# What the task requires
When copying the data below, keep only the lines from the one with "Aramco Team Series Jeddah 2022: Schedule, How" through the one with "Terms and Conditions", word for word, and skip the pictures.

*** Excerpted data ***

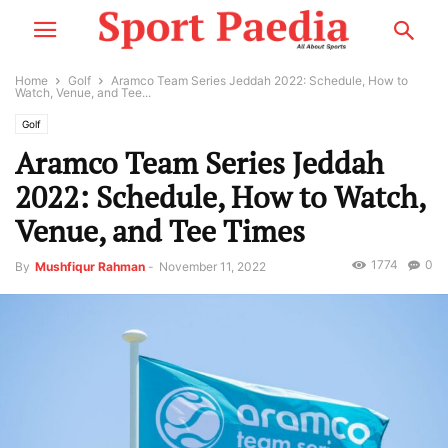
Home
Golf
Aramco Team Series Jeddah 2022: Schedule, How to
Watch, Venue, and Tee...
Golf
Aramco Team Series Jeddah
2022: Schedule, How to Watch,
Venue, and Tee Times
1774
0
By
Mushfiqur Rahman
-
November 11, 2022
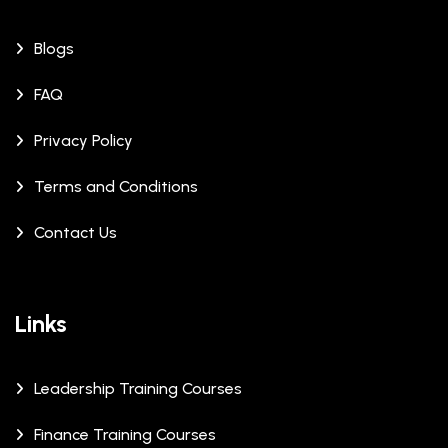
Blogs
FAQ
Privacy Policy
Terms and Conditions
Contact Us
Links
Leadership Training Courses
Finance Training Courses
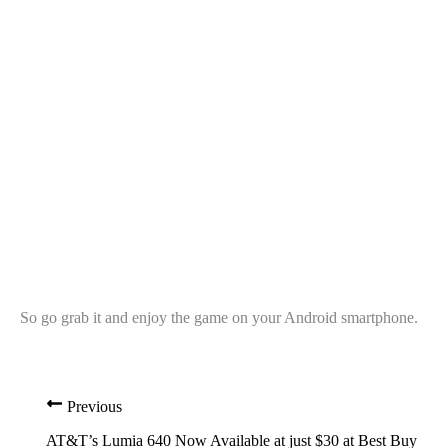
So go grab it and enjoy the game on your Android smartphone.
Previous
AT&T’s Lumia 640 Now Available at just $30 at Best Buy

***

# Result of the exercise
Aramco Team Series Jeddah 2022: Schedule, How to
Watch, Venue, and Tee...
Golf
Aramco Team Series Jeddah
2022: Schedule, How to Watch,
Venue, and Tee Times
1774
0
By
Mushfiqur Rahman
-
November 11, 2022
Blogs
FAQ
Privacy Policy
Terms and Conditions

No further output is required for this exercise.